ROMAZA trial

Chief investigator - Professor Charles Craddock, University Hospital Birmingham
Phase I trial of romidepsin plus azacitidine in patients with newly diagnosed, relapsed or refractory acute myeloid leukaemia ineligible for conventional chemotherapy
Award start date: 01 Jan 2013
Recruitment start date: 30 Sep 2013

People with acute myeloid leukaemia (AML) are usually given chemotherapy, but not everyone can have this type of treatment. Researchers think that combining azacitidine with romidepsin may help people with AML who can’t have standard chemotherapy treatment.

Azacitidine is a type of chemotherapy drug that doctors already use to treat people with AML. Its exact mechanism of action is unknown, and it has more than one effect on cells. In AML, important genes that regulate cell growth and division are turned off by methyl groups becoming attached to the cells’ DNA, allowing cells to grow out of control. Azacitidine can act as a demethylating agent, removing the methyl groups and restoring normal gene function.

Romidepsin is a new HDAC inhibitor – a drug that blocks enzymes called histone deacetylases, which cells need to grow and divide.
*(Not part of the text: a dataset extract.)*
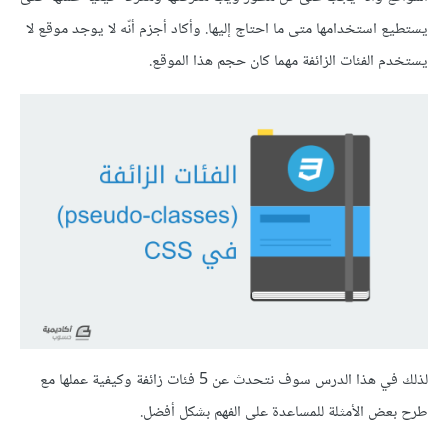
يستطيع استخدامها متى ما احتاج إليها. وأكاد أجزم أنّه لا يوجد موقع لا
يستخدم الفئات الزائفة مهما كان حجم هذا الموقع.
لذلك في هذا الدرس سوف نتحدث عن 5 فئات زائفة وكيفية عملها مع
طرح بعض الأمثلة للمساعدة على الفهم بشكل أفضل.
It has provided clinical benefit in people with lymphoma, but to date has not been studied in combination with azacitidine in people with AML.

The aims of this trial were:

  • To find out what is the highest dose of romidepsin to give with azacitidine
  • See how safe it is to give romidepsin with azacitidine
  • Assess how well this combination of drugs work for people with AML

This trial is closed for recruitment, and we hope to update you with the results soon.